TASK DETAILS
The entries below contain a line with "M2327,740L2331,778" and a line with "M2318 726a16 16 0 1 1 32 0a16 16 0 1 1-32 0Z". Retype exactly everything from the first down to the second, both included, and nothing else.

DATA FOR THIS TASK

______________________________

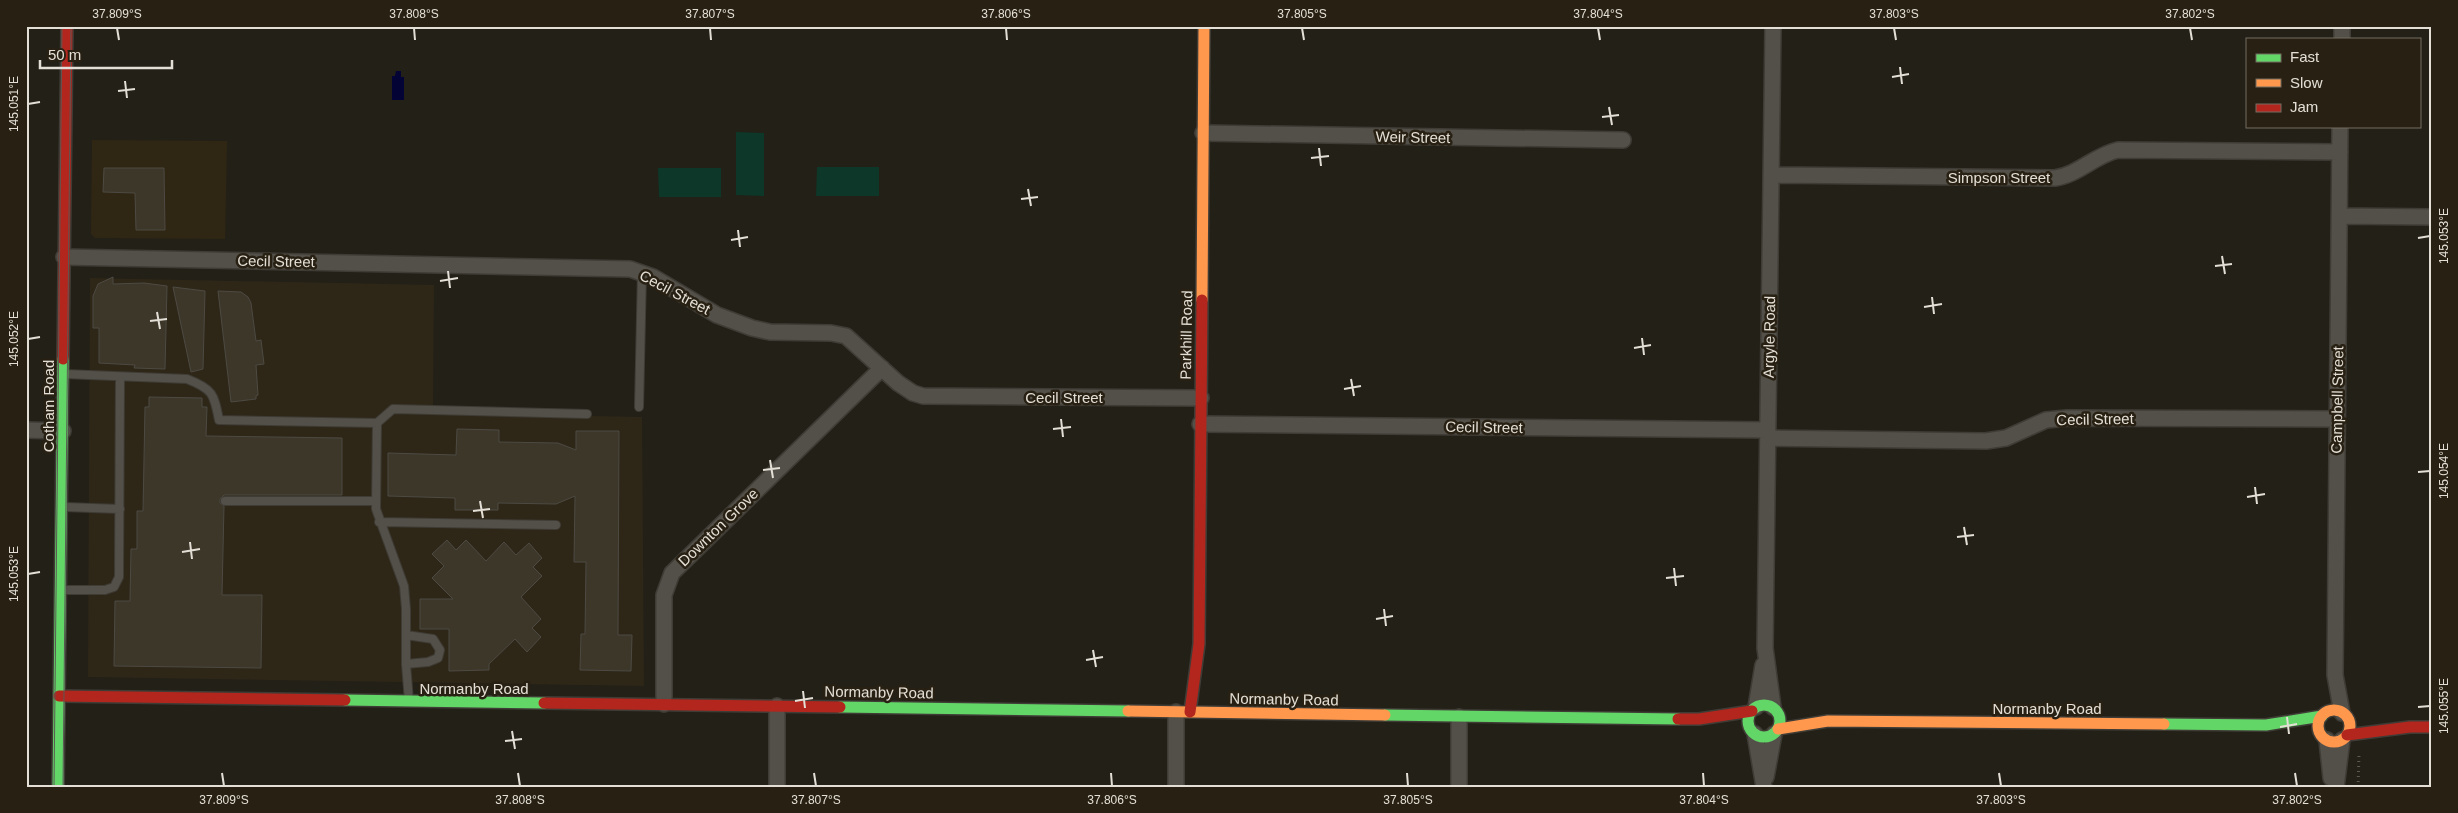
<svg xmlns="http://www.w3.org/2000/svg" width="2458" height="813" viewBox="0 0 2458 813" font-family="Arial,sans-serif">
<style>
.built{fill:#302614}
.medical{fill:#2e2718}
.green{fill:#0d3728}
.water{fill:#030335}
.building{fill:#3d372a;stroke:#4d4a43}
.lines{fill:none;stroke-linecap:round;stroke-linejoin:round}
.lane-casing{stroke:#3f3c36;stroke-width:10}
.street-casing{stroke:#3f3c36;stroke-width:18}
.fast-casing{stroke:#3f3c36;stroke-width:14}
.slow-casing{stroke:#3f3c36;stroke-width:14}
.jam-casing{stroke:#3f3c36;stroke-width:14}
.path{stroke:#5d5a54;stroke-width:3;stroke-dasharray:1 4;stroke-linecap:butt}
.lane{stroke:#535049;stroke-width:8}
.street{stroke:#535049;stroke-width:15}
.fast{stroke:#63d668;stroke-width:11}
.slow{stroke:#ff974d;stroke-width:11}
.jam{stroke:#b3261e;stroke-width:11}
.tram{stroke:#5b5854;stroke-width:1}
.ticks{fill:none;stroke:#e4dfd6;stroke-width:2}
.labels{text-anchor:middle;dominant-baseline:central;stroke-width:5;stroke-linejoin:round;paint-order:stroke}
.street-label{font-size:15px;fill:#e4dfd6;stroke:#282113}
.neatline{fill:none;stroke:#e4dfd6;stroke-width:2}
.ticks-label{font-size:12px;text-anchor:middle;fill:#e4dfd6}
</style>
<rect width="100%" height="100%" fill="#232018"/>
<path class="built" d="M92,140L227,141L225,239L95,238L91,234Z"/>
<path class="medical" d="M90,278L434,285L433,406L591,411V416L642,417L644,686L88,677Z"/>
<path class="green" d="M736,132L764,133V196L736,195Z
M817,167H879V196H816Z
M658,168H721V197H659Z"/>
<path class="water" d="M396,71H401V77H404V100H392V76H395Z"/>
<path class="building" d="M104,168H164L165,230H136L135,193L103,192Z
M113,277V284L144,283L167,286L165,369L134,368L135,365L99,363V328H93V296L98,284Z
M173,287L205,291L203,369L191,372Z
M218,291L241,292L248,297L251,303L256,341L261,340L264,364L256,365L258,395L256,396V399L231,402Z
M149,397L202,398V407H207L206,436L342,438V495H224L220,499V503L224,506L222,595H262L261,668L114,666L115,601H130L131,549H137V511H143L145,407H149Z
M457,429L499,430V442L558,443L576,450V431H619L618,635H632L631,671L580,670L581,634H585L586,562H574L575,496L556,504L498,503V510H455V498L388,496V453L456,455Z
M447,540L456,550L466,540L486,561L504,542L516,555L529,543L542,558L533,567L542,576L521,597L541,619L532,628L541,637L527,652L515,639L489,664V670L449,671V629H420V599H453L432,578L444,566L432,554Z"/>
<g class="lines">
<defs>
<path id="lane" d="M65,374L187,379C213,389 214,394 219,420L377,423L393,409L587,414
M639,407L642,272
M377,423L376,509L404,586L406,609V664L409,701
M225,501H375
M65,507L120,509
M379,522L556,525
M63,590H105L114,587L119,577L120,377
M406,664L428,662L438,658L440,650L433,639L406,635"/>
<path id="street" d="M1773,26L1765,648L1773,707
M2342,39V26
M2340,126L2335,675L2342,713
M1203,133L1623,140
M1771,175L2055,178C2078,175 2095,155 2118,150L2340,152
M2340,216L2432,217
M64,257L630,269L653,277L717,315L752,328L770,332L831,333L846,336L898,383L913,393L923,396L1201,398
M1200,424L1768,430
M26,430L63,431
M1768,438L1986,441L2006,438L2046,420L2067,418L2337,419
M664,704V595L672,573L882,368
M1756,707L1763,665
M1176,712V787
M1755,734L1764,787
M2327,740L2331,778
M1766,777L1774,734
M777,787V706
M1459,787V717
M2336,787L2342,740"/>
<path id="fast" d="M345,700L544,703
M1748 721a16 16 0 1 1 32 0a16 16 0 1 1-32 0Z
M840,707L1128,711
M1385,715L1678,719
M2164,724L2266,725L2322,716
M58,787L63,359"/>
<path id="slow" d="M1202,300L1204,26
M2318 726a16 16 0 1 1 32 0a16 16 0 1 1-32 0Z
M1128,711L1385,715
M1778,729L1828,721L2164,724"/>
<path id="jam" d="M63,359L67,26
M59,696L345,700
M544,703L840,707
M1190,712L1199,644L1202,300
M1678,719H1699L1752,711
M2347,735L2410,727H2432"/>
</defs>
<use href="#lane" class="lane-casing"/>
<use href="#street" class="street-casing"/>
<use href="#fast" class="fast-casing"/>
<use href="#slow" class="slow-casing"/>
<use href="#jam" class="jam-casing"/>
<path class="path" d="M2358,787L2359,754"/>
<use href="#lane" class="lane"/>
<use href="#street" class="street"/>
<use href="#fast" class="fast"/>
<use href="#slow" class="slow"/>
<use href="#jam" class="jam"/>
<path class="tram" d="M54,787L62,26
M63,787L71,26"/>
</g>
<path class="ticks" d="M117,28L119,40M414,28L415,40M710,28L711,40M1006,28L1007,40M1302,28L1304,40M1598,28L1600,40M1894,28L1896,40M2190,28L2192,40M1900,67L1902,84M1892,77L1909,74M125,81L127,98M118,91L135,89M28,104L40,102M1609,107L1612,125M1602,117L1619,115M1319,148L1321,166M1311,158L1329,156M1028,189L1031,206M1021,199L1038,197M738,230L740,247M2418,238L2430,236M731,240L748,237M2222,256L2225,274M2215,266L2232,264M448,271L450,288M440,281L458,278M1932,297L1934,314M1924,307L1942,304M157,312L160,329M150,321L167,319M1642,338L1644,355M28,339L40,337M1634,348L1651,345M1351,379L1354,396M1344,389L1361,386M1061,419L1063,437M1053,429L1071,427M770,460L773,478M763,470L780,468M2418,472L2430,471M2255,487L2257,504M2247,497L2265,494M480,501L483,518M473,511L490,509M1964,527L1967,545M1957,537L1974,535M190,542L192,559M182,552L200,549M1674,568L1676,586M28,574L40,572M1666,578L1684,576M1384,609L1386,626M1376,619L1393,616M1093,650L1096,667M1086,660L1103,657M803,691L805,708M795,701L813,698M2418,707L2430,706M2287,717L2289,734M2280,727L2297,724M512,731L515,749M505,741L522,739M222,773L224,786M518,773L520,786M814,773L816,786M1111,773L1112,786M1407,773L1408,786M1703,773L1704,786M1999,773L2001,786M2295,773L2297,786"/>
<g class="labels">
<g class="street-label">
<text transform="translate(1413 137) rotate(1)">Weir Street</text>
<text x="1999" y="177">Simpson Street</text>
<text transform="translate(276 261) rotate(1)">Cecil Street</text>
<text transform="translate(675 292) rotate(28)">Cecil Street</text>
<text transform="translate(1186 335) rotate(-89)">Parkhill Road</text>
<text transform="translate(1769 337) rotate(-89)">Argyle Road</text>
<text x="1064" y="397">Cecil Street</text>
<text transform="translate(2337 400) rotate(-89)">Campbell Street</text>
<text transform="translate(48 406) rotate(-90)">Cotham Road</text>
<text transform="translate(2095 419) rotate(-1)">Cecil Street</text>
<text transform="translate(1484 427) rotate(1)">Cecil Street</text>
<text transform="translate(718 527) rotate(-44)">Downton Grove</text>
<text x="474" y="688">Normanby Road</text>
<text transform="translate(879 692) rotate(1)">Normanby Road</text>
<text transform="translate(1284 699) rotate(1)">Normanby Road</text>
<text x="2047" y="708">Normanby Road</text>
</g>
</g>
<rect width="2458" height="813" fill="none" stroke="#282113" stroke-width="55"/>
<rect x="2246" y="38" width="175" height="90" fill="#282113" stroke="#736d61"/>
<rect x="2256" y="54" width="25" height="8" fill="#63d668" stroke="#736d61"/>
<text x="2290" y="62" font-size="15" fill="#e4dfd6">Fast</text>
<rect x="2256" y="79" width="25" height="8" fill="#ff974d" stroke="#736d61"/>
<text x="2290" y="88" font-size="15" fill="#e4dfd6">Slow</text>
<rect x="2256" y="104" width="25" height="8" fill="#b3261e" stroke="#736d61"/>
<text x="2290" y="112" font-size="15" fill="#e4dfd6">Jam</text>
<path d="M40 60v8h132v-8" fill="none" stroke="#e4dfd6" stroke-width="2.5"/>
<text x="48" y="60" font-size="15" fill="#e4dfd6" stroke="#282113" stroke-width="4" paint-order="stroke">50 m</text>
<rect x="28" y="28" width="2402" height="758" class="neatline"/>
<g class="ticks-label">
<text x="117" y="18">37.809°S</text>
<text x="414" y="18">37.808°S</text>
<text x="710" y="18">37.807°S</text>
<text x="1006" y="18">37.806°S</text>
<text x="1302" y="18">37.805°S</text>
<text x="1598" y="18">37.804°S</text>
<text x="1894" y="18">37.803°S</text>
<text x="2190" y="18">37.802°S</text>
<text transform="translate(14 104) rotate(-90)" y="4">145.051°E</text>
<text transform="translate(2444 236) rotate(-90)" y="4">145.053°E</text>
<text transform="translate(14 339) rotate(-90)" y="4">145.052°E</text>
<text transform="translate(2444 471) rotate(-90)" y="4">145.054°E</text>
<text transform="translate(14 574) rotate(-90)" y="4">145.053°E</text>
<text transform="translate(2444 706) rotate(-90)" y="4">145.055°E</text>
<text x="224" y="804">37.809°S</text>
<text x="520" y="804">37.808°S</text>
<text x="816" y="804">37.807°S</text>
<text x="1112" y="804">37.806°S</text>
<text x="1408" y="804">37.805°S</text>
<text x="1704" y="804">37.804°S</text>
<text x="2001" y="804">37.803°S</text>
<text x="2297" y="804">37.802°S</text>
</g>
</svg>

______________________________

FINISHED TASK
M2327,740L2331,778
M1766,777L1774,734
M777,787V706
M1459,787V717
M2336,787L2342,740"/>
<path id="fast" d="M345,700L544,703
M1748 721a16 16 0 1 1 32 0a16 16 0 1 1-32 0Z
M840,707L1128,711
M1385,715L1678,719
M2164,724L2266,725L2322,716
M58,787L63,359"/>
<path id="slow" d="M1202,300L1204,26
M2318 726a16 16 0 1 1 32 0a16 16 0 1 1-32 0Z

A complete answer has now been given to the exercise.